EXERCISE DATA START
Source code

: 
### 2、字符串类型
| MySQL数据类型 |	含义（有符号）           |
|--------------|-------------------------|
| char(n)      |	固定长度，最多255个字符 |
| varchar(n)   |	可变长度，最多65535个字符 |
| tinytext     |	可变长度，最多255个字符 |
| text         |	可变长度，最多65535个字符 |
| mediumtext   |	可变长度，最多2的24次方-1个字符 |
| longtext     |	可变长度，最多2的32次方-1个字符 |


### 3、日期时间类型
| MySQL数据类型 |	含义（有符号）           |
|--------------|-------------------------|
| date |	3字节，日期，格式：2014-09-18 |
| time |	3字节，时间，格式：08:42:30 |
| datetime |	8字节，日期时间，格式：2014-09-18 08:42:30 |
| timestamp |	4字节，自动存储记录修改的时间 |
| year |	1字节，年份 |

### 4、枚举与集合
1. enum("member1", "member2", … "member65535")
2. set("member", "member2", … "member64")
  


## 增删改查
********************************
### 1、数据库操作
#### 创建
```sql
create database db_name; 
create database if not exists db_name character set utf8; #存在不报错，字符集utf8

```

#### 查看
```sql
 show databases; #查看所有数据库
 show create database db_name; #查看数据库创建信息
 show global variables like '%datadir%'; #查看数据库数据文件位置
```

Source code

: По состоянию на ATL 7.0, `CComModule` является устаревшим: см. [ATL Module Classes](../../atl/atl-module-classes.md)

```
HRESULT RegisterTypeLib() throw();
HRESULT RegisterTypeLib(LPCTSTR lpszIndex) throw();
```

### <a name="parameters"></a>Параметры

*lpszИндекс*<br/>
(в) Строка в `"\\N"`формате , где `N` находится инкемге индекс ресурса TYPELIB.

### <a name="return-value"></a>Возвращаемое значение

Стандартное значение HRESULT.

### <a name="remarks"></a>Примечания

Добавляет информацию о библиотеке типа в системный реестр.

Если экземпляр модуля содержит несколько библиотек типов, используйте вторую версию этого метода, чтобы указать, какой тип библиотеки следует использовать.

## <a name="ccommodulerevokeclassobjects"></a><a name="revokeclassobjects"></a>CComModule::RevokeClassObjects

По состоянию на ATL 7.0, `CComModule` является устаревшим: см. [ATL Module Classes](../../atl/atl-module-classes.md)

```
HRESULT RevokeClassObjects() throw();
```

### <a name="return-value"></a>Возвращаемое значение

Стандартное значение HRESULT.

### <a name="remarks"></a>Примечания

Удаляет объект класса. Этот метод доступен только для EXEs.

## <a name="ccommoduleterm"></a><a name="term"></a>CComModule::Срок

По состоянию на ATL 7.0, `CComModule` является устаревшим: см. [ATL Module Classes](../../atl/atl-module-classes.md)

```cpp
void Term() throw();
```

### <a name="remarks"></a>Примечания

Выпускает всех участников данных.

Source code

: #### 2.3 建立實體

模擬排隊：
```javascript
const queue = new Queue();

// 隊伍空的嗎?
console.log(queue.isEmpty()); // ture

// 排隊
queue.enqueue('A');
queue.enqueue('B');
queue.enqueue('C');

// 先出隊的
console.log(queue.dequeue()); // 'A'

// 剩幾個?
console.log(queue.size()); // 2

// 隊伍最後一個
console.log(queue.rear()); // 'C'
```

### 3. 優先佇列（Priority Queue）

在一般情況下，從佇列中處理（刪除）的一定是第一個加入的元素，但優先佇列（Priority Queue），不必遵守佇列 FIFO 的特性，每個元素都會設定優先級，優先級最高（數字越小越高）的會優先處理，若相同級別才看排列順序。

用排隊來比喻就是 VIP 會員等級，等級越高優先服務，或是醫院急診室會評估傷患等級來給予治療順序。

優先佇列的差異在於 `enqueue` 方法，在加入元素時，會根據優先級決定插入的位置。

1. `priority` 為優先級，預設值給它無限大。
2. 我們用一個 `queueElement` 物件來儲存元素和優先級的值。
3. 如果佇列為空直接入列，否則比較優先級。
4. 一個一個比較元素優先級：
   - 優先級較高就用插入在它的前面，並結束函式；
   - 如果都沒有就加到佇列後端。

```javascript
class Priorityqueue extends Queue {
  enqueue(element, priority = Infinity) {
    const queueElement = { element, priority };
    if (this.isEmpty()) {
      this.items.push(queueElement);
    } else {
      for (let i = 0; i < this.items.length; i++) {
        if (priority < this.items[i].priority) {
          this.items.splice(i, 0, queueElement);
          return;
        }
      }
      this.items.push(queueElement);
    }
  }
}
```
EXERCISE DATA END
• REQUIRED ACTION: The whole set of records needs to be written out exactly.

• OUTPUT FOR THIS EXERCISE:
Source code

: 
### 2、字符串类型
| MySQL数据类型 |	含义（有符号）           |
|--------------|-------------------------|
| char(n)      |	固定长度，最多255个字符 |
| varchar(n)   |	可变长度，最多65535个字符 |
| tinytext     |	可变长度，最多255个字符 |
| text         |	可变长度，最多65535个字符 |
| mediumtext   |	可变长度，最多2的24次方-1个字符 |
| longtext     |	可变长度，最多2的32次方-1个字符 |


### 3、日期时间类型
| MySQL数据类型 |	含义（有符号）           |
|--------------|-------------------------|
| date |	3字节，日期，格式：2014-09-18 |
| time |	3字节，时间，格式：08:42:30 |
| datetime |	8字节，日期时间，格式：2014-09-18 08:42:30 |
| timestamp |	4字节，自动存储记录修改的时间 |
| year |	1字节，年份 |

### 4、枚举与集合
1. enum("member1", "member2", … "member65535")
2. set("member", "member2", … "member64")
  


## 增删改查
********************************
### 1、数据库操作
#### 创建
```sql
create database db_name; 
create database if not exists db_name character set utf8; #存在不报错，字符集utf8

```

#### 查看
```sql
 show databases; #查看所有数据库
 show create database db_name; #查看数据库创建信息
 show global variables like '%datadir%'; #查看数据库数据文件位置
```

Source code

: По состоянию на ATL 7.0, `CComModule` является устаревшим: см. [ATL Module Classes](../../atl/atl-module-classes.md)

```
HRESULT RegisterTypeLib() throw();
HRESULT RegisterTypeLib(LPCTSTR lpszIndex) throw();
```

### <a name="parameters"></a>Параметры

*lpszИндекс*<br/>
(в) Строка в `"\\N"`формате , где `N` находится инкемге индекс ресурса TYPELIB.

### <a name="return-value"></a>Возвращаемое значение

Стандартное значение HRESULT.

### <a name="remarks"></a>Примечания

Добавляет информацию о библиотеке типа в системный реестр.

Если экземпляр модуля содержит несколько библиотек типов, используйте вторую версию этого метода, чтобы указать, какой тип библиотеки следует использовать.

## <a name="ccommodulerevokeclassobjects"></a><a name="revokeclassobjects"></a>CComModule::RevokeClassObjects

По состоянию на ATL 7.0, `CComModule` является устаревшим: см. [ATL Module Classes](../../atl/atl-module-classes.md)

```
HRESULT RevokeClassObjects() throw();
```

### <a name="return-value"></a>Возвращаемое значение

Стандартное значение HRESULT.

### <a name="remarks"></a>Примечания

Удаляет объект класса. Этот метод доступен только для EXEs.

## <a name="ccommoduleterm"></a><a name="term"></a>CComModule::Срок

По состоянию на ATL 7.0, `CComModule` является устаревшим: см. [ATL Module Classes](../../atl/atl-module-classes.md)

```cpp
void Term() throw();
```

### <a name="remarks"></a>Примечания

Выпускает всех участников данных.

Source code

: #### 2.3 建立實體

模擬排隊：
```javascript
const queue = new Queue();

// 隊伍空的嗎?
console.log(queue.isEmpty()); // ture

// 排隊
queue.enqueue('A');
queue.enqueue('B');
queue.enqueue('C');

// 先出隊的
console.log(queue.dequeue()); // 'A'

// 剩幾個?
console.log(queue.size()); // 2

// 隊伍最後一個
console.log(queue.rear()); // 'C'
```

### 3. 優先佇列（Priority Queue）

在一般情況下，從佇列中處理（刪除）的一定是第一個加入的元素，但優先佇列（Priority Queue），不必遵守佇列 FIFO 的特性，每個元素都會設定優先級，優先級最高（數字越小越高）的會優先處理，若相同級別才看排列順序。

用排隊來比喻就是 VIP 會員等級，等級越高優先服務，或是醫院急診室會評估傷患等級來給予治療順序。

優先佇列的差異在於 `enqueue` 方法，在加入元素時，會根據優先級決定插入的位置。

1. `priority` 為優先級，預設值給它無限大。
2. 我們用一個 `queueElement` 物件來儲存元素和優先級的值。
3. 如果佇列為空直接入列，否則比較優先級。
4. 一個一個比較元素優先級：
   - 優先級較高就用插入在它的前面，並結束函式；
   - 如果都沒有就加到佇列後端。

```javascript
class Priorityqueue extends Queue {
  enqueue(element, priority = Infinity) {
    const queueElement = { element, priority };
    if (this.isEmpty()) {
      this.items.push(queueElement);
    } else {
      for (let i = 0; i < this.items.length; i++) {
        if (priority < this.items[i].priority) {
          this.items.splice(i, 0, queueElement);
          return;
        }
      }
      this.items.push(queueElement);
    }
  }
}
```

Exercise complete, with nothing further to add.